Simone and David resumed the ascent and reached the Polish Campsite C2-A by late afternoon. They decided to stay there for tonight and make the decision of going up or turning back, tomorrow morning. Depending upon weather conditions and personal health, either they will try to establish C4 or return to Base Camp, tomorrow.

Update-1 (14-Feb-14 10:30hrs Pakistan Time)
Simone Moro and David Gottler went up from C2-A, this morning. The duo decided that they would reach C3 and try to assess the conditions. At around 10:00am local time, Emilio Previtali tweeted that David has reached C3, whereas Simone is 150m below. However, the climbers aren’t going further. “Simone and David turning around, they come back down. Too cold.” Says Emilio. 
With this, the second round of summit push also concludes.

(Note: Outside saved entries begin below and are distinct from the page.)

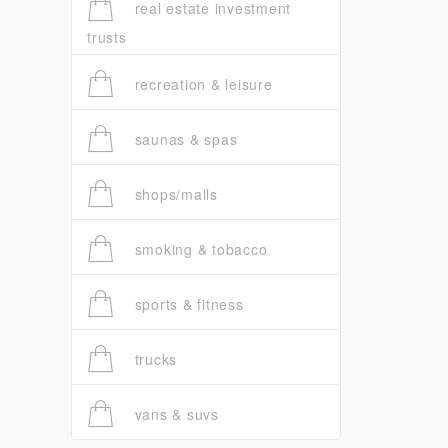
real estate investment
trusts
recreation & leisure
saunas & spas
shops/malls
smoking & tobacco
sports & fitness
trucks
vans & suvs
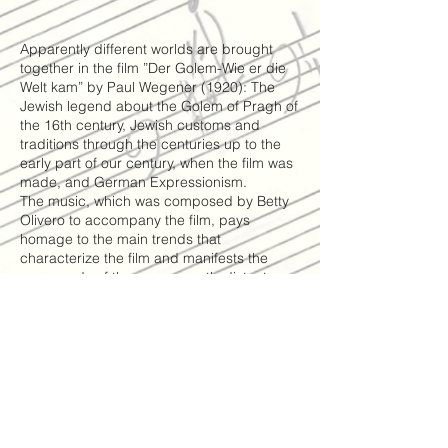
Apparently different worlds are brought
together in the film ”Der Golem-Wie er die
Welt kam” by Paul Wegener (1920): The
Jewish legend about the Golem of Pragh of
the 16th century, Jewish customs and
traditions through the centuries up to the
early part of our century, when the film was
made, and German Expressionism.
The music, which was composed by Betty
Olivero to accompany the film, pays
homage to the main trends that
characterize the film and manifests the
crossroads of these apparently distant
worlds, yet connected in spirit, as
expressed in the film.
The different characters and scenes that
appear, one by one, in the beginning of the
film, have each their particular and
distinctive musical theme. As the drama
develops these themes weave into each
other, all immersed in traditional Jewish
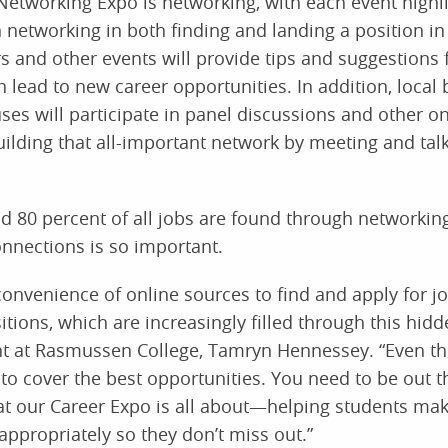
Networking Expo is networking, with each event highl
n networking in both finding and landing a position in 
 and other events will provide tips and suggestions 
 lead to new career opportunities. In addition, local
es will participate in panel discussions and other o
uilding that all-important network by meeting and tal
 80 percent of all jobs are found through networkin
onnections is so important.
convenience of online sources to find and apply for jo
itions, which are increasingly filled through this hidd
nt at Rasmussen College, Tamryn Hennessey. “Even th
to cover the best opportunities. You need to be out t
hat our Career Expo is all about—helping students ma
appropriately so they don’t miss out.”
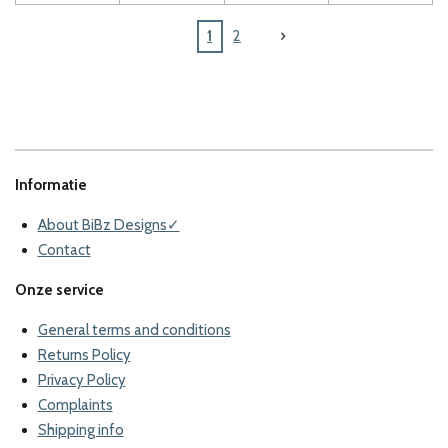
1
2
Informatie
About BiBz Designs✓
Contact
Onze service
General terms and conditions
Returns Policy
Privacy Policy
Complaints
Shipping info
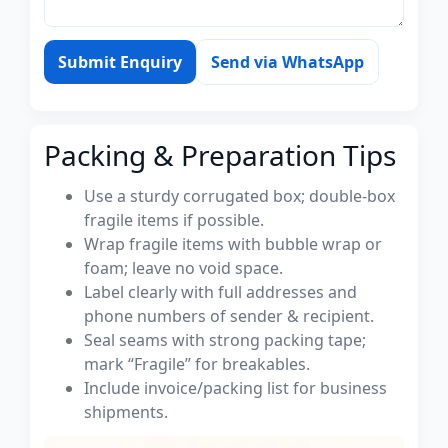
Submit Enquiry
Send via WhatsApp
Packing & Preparation Tips
Use a sturdy corrugated box; double-box
fragile items if possible.
Wrap fragile items with bubble wrap or
foam; leave no void space.
Label clearly with full addresses and
phone numbers of sender & recipient.
Seal seams with strong packing tape;
mark “Fragile” for breakables.
Include invoice/packing list for business
shipments.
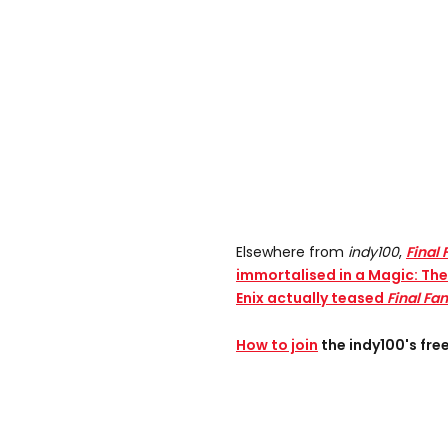
Elsewhere from
indy100
,
Final 
immortalised in a Magic: Th
Enix actually teased
Final Fa
How to join
the indy100's fr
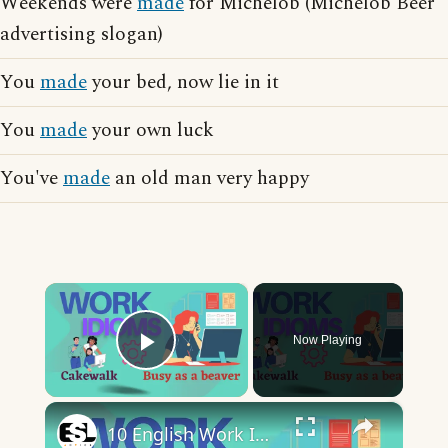
Weekends were
made
for Michelob (Michelob Beer
advertising slogan)
You
made
your bed, now lie in it
You
made
your own luck
You've
made
an old man very happy
×
Now Playing
Play Video
×
10 English Work Idioms || Spoken English || ESL Advice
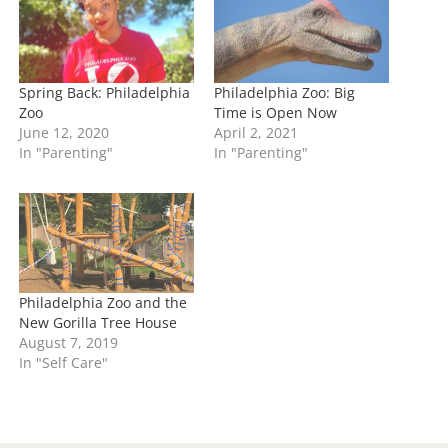
g
…
Spring Back: Philadelphia
Philadelphia Zoo: Big
Zoo
Time is Open Now
June 12, 2020
April 2, 2021
In "Parenting"
In "Parenting"
Philadelphia Zoo and the
New Gorilla Tree House
August 7, 2019
In "Self Care"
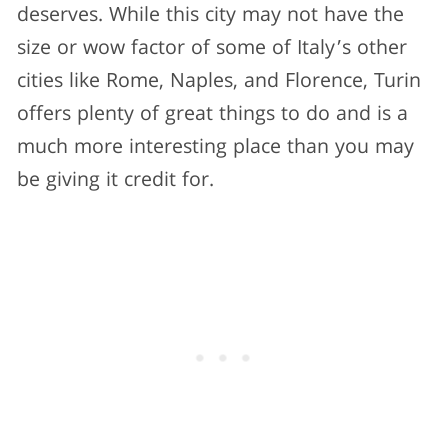
deserves. While this city may not have the
size or wow factor of some of Italy’s other
cities like Rome, Naples, and Florence, Turin
offers plenty of great things to do and is a
much more interesting place than you may
be giving it credit for.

Like 90% of winter Nanga Parbat expeditions, these climbers haven’t been able to go beyond 7000m, yet. But the game isn’t over yet! The climbers are already looking forward for next window.

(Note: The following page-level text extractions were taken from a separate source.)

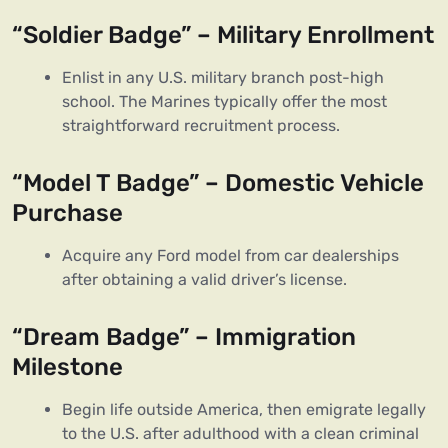
“Soldier Badge” – Military Enrollment
Enlist in any U.S. military branch post-high
school. The Marines typically offer the most
straightforward recruitment process.
“Model T Badge” – Domestic Vehicle
Purchase
Acquire any Ford model from car dealerships
after obtaining a valid driver’s license.
“Dream Badge” – Immigration
Milestone
Begin life outside America, then emigrate legally
to the U.S. after adulthood with a clean criminal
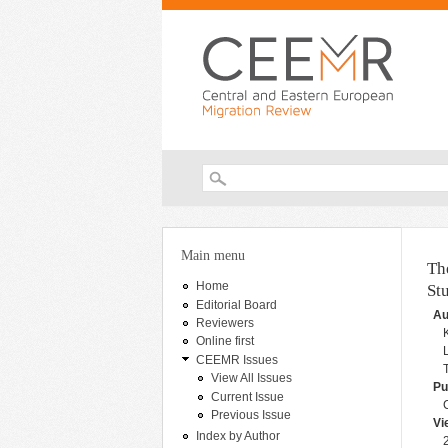
Search form
You are here
Main menu
Th
Home
St
Editorial Board
Au
Reviewers
Online first
CEEMR Issues
View All Issues
Pu
Current Issue
Previous Issue
Vi
Index by Author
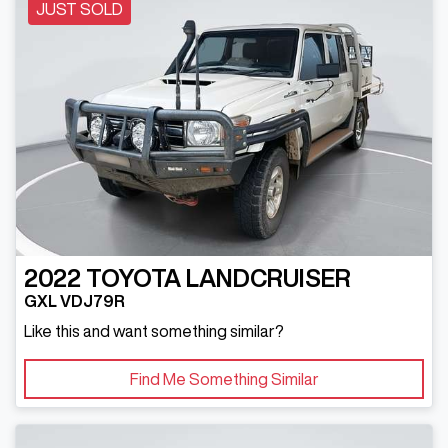
JUST SOLD
2022
TOYOTA
LANDCRUISER
GXL VDJ79R
Like this and want something similar?
Find Me Something Similar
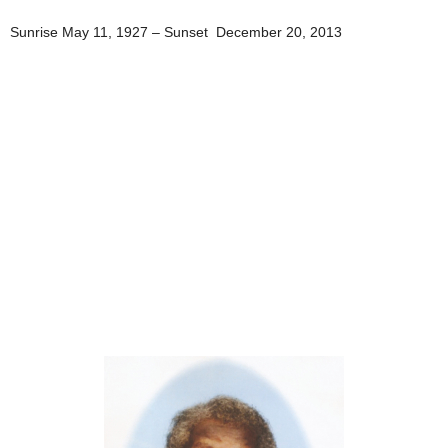
Sunrise May 11, 1927 – Sunset December 20, 2013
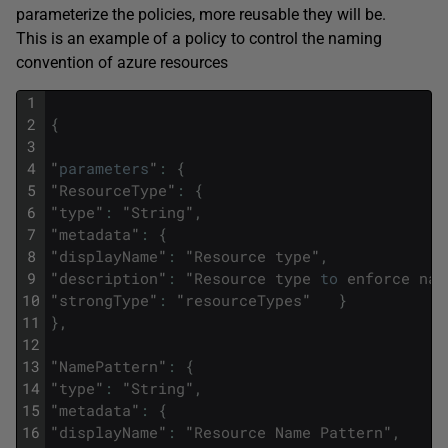
parameterize the policies, more reusable they will be.
This is an example of a policy to control the naming
convention of azure resources
1
2
{
3
4
"
parameters
"
:
{
5
"
ResourceType
"
:
{
6
"
type
"
:
"
String
"
,
7
"
metadata
"
:
{
8
"
displayName
"
:
"
Resource
type
"
,
9
"
description
"
:
"
Resource
type
to
enforce
nam
10
"
strongType
"
:
"
resourceTypes
"
}
11
}
,
12
13
"
NamePattern
"
:
{
14
"
type
"
:
"
String
"
,
15
"
metadata
"
:
{
16
"
displayName
"
:
"
Resource
Name
Pattern
"
,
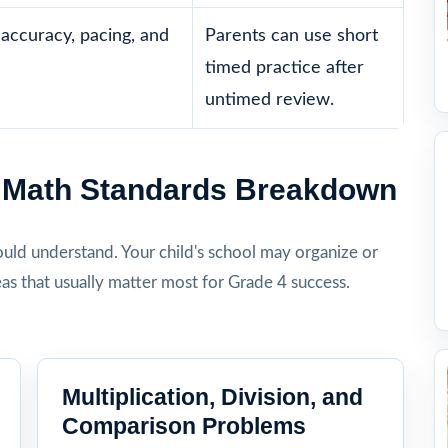
accuracy, pacing, and
Parents can use short
timed practice after
untimed review.
4 Math Standards Breakdown
hould understand. Your child's school may organize or
eas that usually matter most for Grade 4 success.
Multiplication, Division, and
Comparison Problems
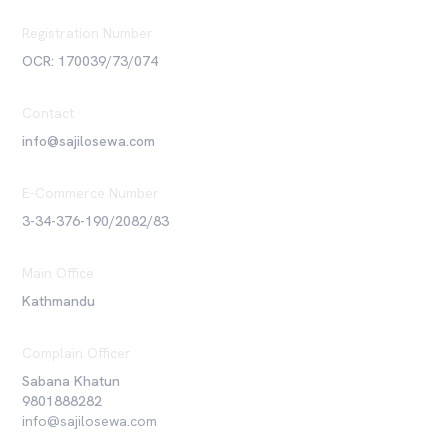
Registration Number
OCR: 170039/73/074
Contact
info@sajilosewa.com
E-Commerce Number
3-34-376-190/2082/83
Main Office
Kathmandu
Complain Officer
Sabana Khatun
9801888282
info@sajilosewa.com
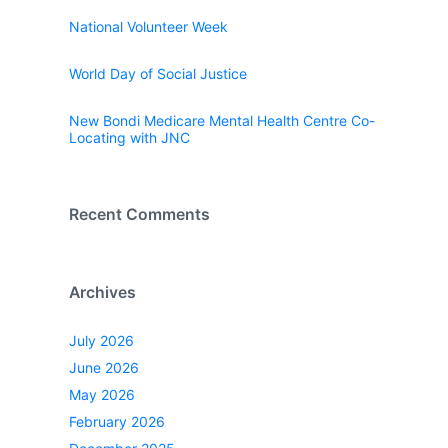
National Volunteer Week
World Day of Social Justice
New Bondi Medicare Mental Health Centre Co-
Locating with JNC
Recent Comments
Archives
July 2026
June 2026
May 2026
February 2026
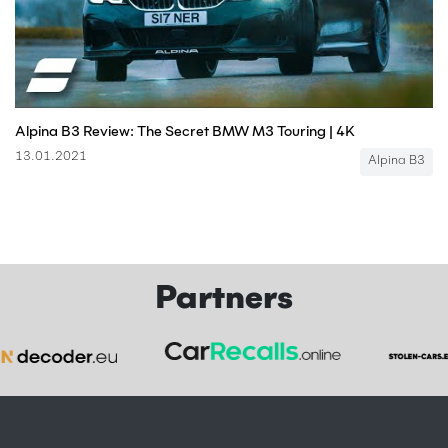
Alpina B3 Review: The Secret BMW M3 Touring | 4K
13.01.2021
Alpina B3
Partners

We are nervous waiting for the next window which is to come as early as Friday .. Remember that I still have a secret plan up my sleeve; the details soon.” Tomek Mackiewicz wrote on Facebook, yesterday.
Meanwhile, Simone and David must be descending to the safety of Base Camp, now. Hopefully, they will be in BC within few hours. 
Update-2 (14-Feb-14 16:00hrs Pakistan Time)
 Moro and Gottler reached the Base Camp, a couple of hours ago. 

Daniele Nardi
After a couple of days of rest, the Italian solo climber returned on Ganalo Peak for further acclimatization, yesterday. He ascended 1000 meters, from BC to 5200m, in around 4 hours. Daniele's home team wrote, “The program is to start early tomorrow (Feb 13th) morning to head upwards and make a night of over 6000 meters in order to complete the phase of acclimatization necessary for the Nanga Parbat. If the conditions are stable in the coming days, Daniel may try to climb to the summit of Ganalo Peak 6608m.”

"Compared to last year everything is different. The debate on what to bring, where to go, when to leave, and then the change in the path … everything has to be done alone. Then there are abysses”, Daniele told montagna.tv.